Son fondement juridique repose notamment sur le décret n°00132/PR du 27 janvier 1978 réglementant la Police des Voies Ferrées en République gabonaise. Ce texte engage plusieurs ministères dans l’application des dispositions relatives à la sécurité ferroviaire et confère aux collectivités locales un rôle déterminant.

Dans ce dispositif, les communes deviennent des relais opérationnels essentiels.
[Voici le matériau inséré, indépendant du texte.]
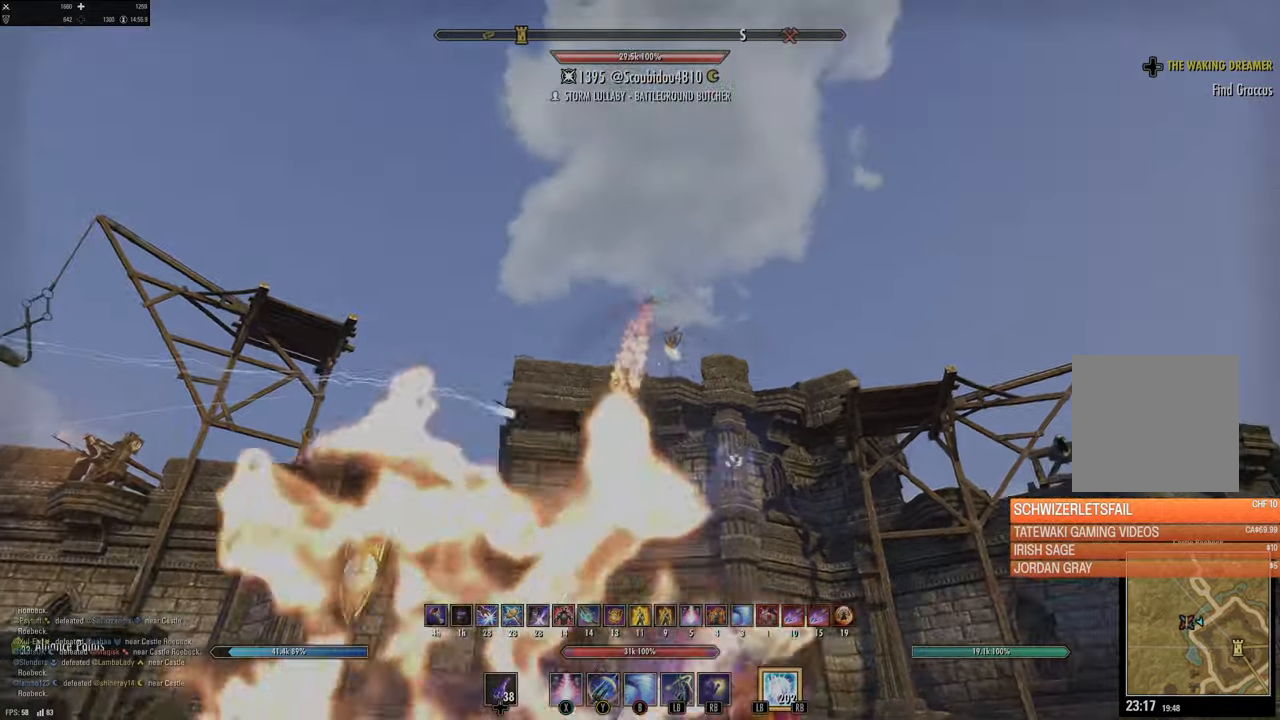
{"buttons": ["X"], "left_stick": "down-right", "right_stick": "center", "events": [[133, "right_stick", "up-right"], [183, "R2", "down"], [216, "left_stick", "up-right"], [233, "right_stick", "center"], [300, "R2", "up"], [300, "X", "down"], [400, "X", "up"], [416, "left_stick", "down-right"], [466, "X", "down"]]}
Elles ont été appelées à :

Diffuser les messages de sensibilisation via les chefs de quartier ;

Participer au recrutement des volontaires ;

Formaliser les associations communautaires ;

Faciliter le déploiement des actions sur le terrain.

De son côté, la SETRAG s’est engagée à :

Former et encadrer les volontaires ;

Assurer leur rémunération selon les modalités définies ;

Suivre et évaluer les actions mises en œuvre ;

Recueillir et analyser les données issues du terrain.

La stratégie s’aligne également sur la Norme de performance 4 relative à la santé et à la sécurité des communautés, traduisant une volonté affirmée d’adhésion aux standards internationaux.

Des échanges francs et un consensus trouvé

Les discussions ont été franches et constructives. Le représentant de l’Agence de Régulation du Transport Ferroviaire (ARTF) a rappelé que la SETRAG doit continuer à assumer pleinement ses responsabilités afin d’amener les riverains à respecter la législation en vigueur.

Après plusieurs heures de concertation, un consensus s’est dégagé : la mise en place d’équipes mixtes composées d’agents SETRAG, de représentants des communautés et des communes traversées par le chemin de fer.

L’objectif est désormais clair : passer d’actions ponctuelles de sensibilisation à une dynamique permanente et structurée.

Vers une culture partagée de la sécurité ferroviaire

À l’issue des travaux, plusieurs résultats sont attendus :

Une meilleure compréhension des risques ferroviaires ;

Un engagement renforcé des collectivités locales ;

Des orientations concertées pour les actions de terrain ;

Une collaboration durable entre la SETRAG et les territoires ;

Le lancement effectif du processus de constitution d’associations communautaires.

À Owendo, ce 11 février 2026, l’atelier a marqué plus qu’une étape technique. Il a envoyé un signal politique et sociétal fort : faire de la sécurité ferroviaire une culture partagée.

Car si le rail transporte minerais et marchandises, il traverse aussi des quartiers et des vies.

Et c’est précisément là que se joue l’équilibre entre développement économique et responsabilité sociale.

Le rendez-vous est donc pris pour le 18 février pour la mise sur pied d’une feuille de route devant encadrer ce vaste programme.